Ce matin, comme d’habitude, je passe prendre Rong devant sa maison. Sur la place, il y a une jeep de Khmers rouges. Je vois Rong de loin qui, avec d’autres villageois, regardent sans un mot Phong Sithean suivre deux hommes en pyjama noir. Il m’aperçoit et me fait signe de rentrer chez moi. Mais je regarde ce qui a lieu. Un des gardes qui emmènent Phong Sithean parle fort. D’où je suis, je l’entends très distinctement.
( Traître! Traître! Ton compte est bon!
Il lui donne des coups de crosse de mitraillette dans les reins pour le faire monter dans la jeep. L’autre se met au volant et ils partent dans la poussière rouge du chemin.

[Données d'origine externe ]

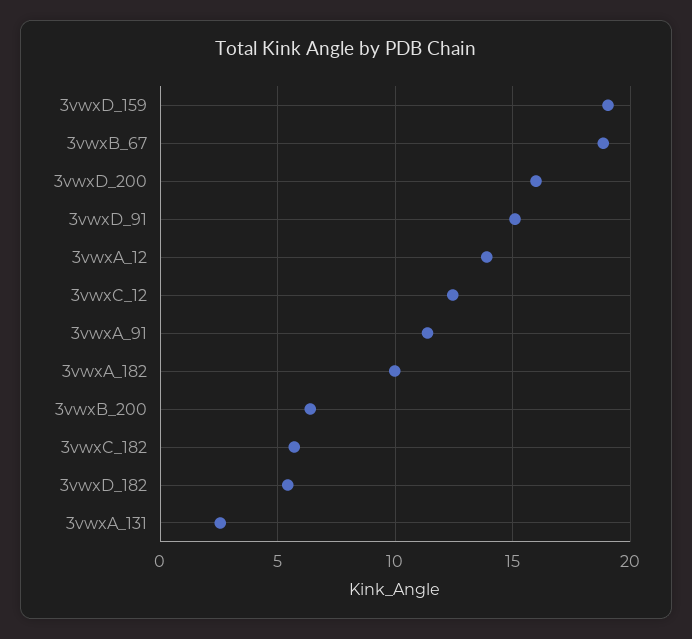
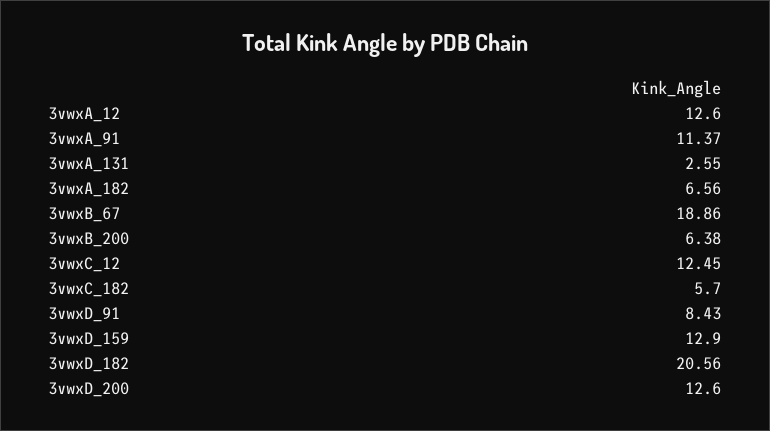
  {
-   "3vwxD_159": 19,
+   "3vwxD_159": 12.9,
    "3vwxB_67": 18.86,
-   "3vwxD_200": 16,
+   "3vwxD_200": 12.6,
-   "3vwxD_91": 15,
+   "3vwxD_91": 8.43,
-   "3vwxA_12": 14,
+   "3vwxA_12": 12.6,
    "3vwxC_12": 12.45,
    "3vwxA_91": 11.37,
-   "3vwxA_182": 10,
+   "3vwxA_182": 6.56,
    "3vwxB_200": 6.38,
    "3vwxC_182": 5.7,
-   "3vwxD_182": 5.5,
+   "3vwxD_182": 20.56,
    "3vwxA_131": 2.55
  }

Tout cela s’est fait très vite. Les villageois restent silencieux sur le pas de leurs paillotes. Vany est venu voir, lui aussi. Puis Praôs. Puis tout le monde sort, la rumeur circule. Phong Sithean a été dénoncé. Tout le monde se regarde. Qui a pu faire une chose pareille ? Phong Sithean dénoncé… cela paraît à peine croyable. Rong me dit qu’il faut aller faire paître les boeufs malgré tout. Qu’ils sont capables de nous punir parce qu’on ne fait pas notre travail. C’est un coup dur pour le village. La femme de Pong Sithean s’est cachée, elle a eu peur qu’on l’emmène, elle aussi. Personne ne le dit à haute voix, mais tout le monde imagine l’endroit où Phong Sithean a été emmené, la rafale de mitraillette qui part, lui qui s’affaisse. Où vont-ils l’enterrer?
Les choses ne tardent pas. Lorsque je reviens le soir, un curieux silence plane sur le village. Maman me serre de manière inhabituelle. Elle ne dit rien. Vany et Naron me récitent de façon laconique :
( En fin d’après-midi, une dizaine d’hommes et de femmes en noir sont venus perquisitionner les maisons. Ils ont rassemblé sur la place les sacs de riz retrouvés et les ont emmenés. Nous sommes tous des traîtres et on mériterait de finir comme Phong Sithean. Mais dans sa grande bonté l’Angkar nous laisse la vie sauve pour qu’on contribue à l’édification du Kampuchea démocratique.
Je les regarde, incrédule. Ils ont bien appris la leçon. La peur des schlops, les mouchards, va faire taire le village. On ne peut même pas prononcer cette phrase qui brûle les lèvres de tout le monde : on va mourir de faim.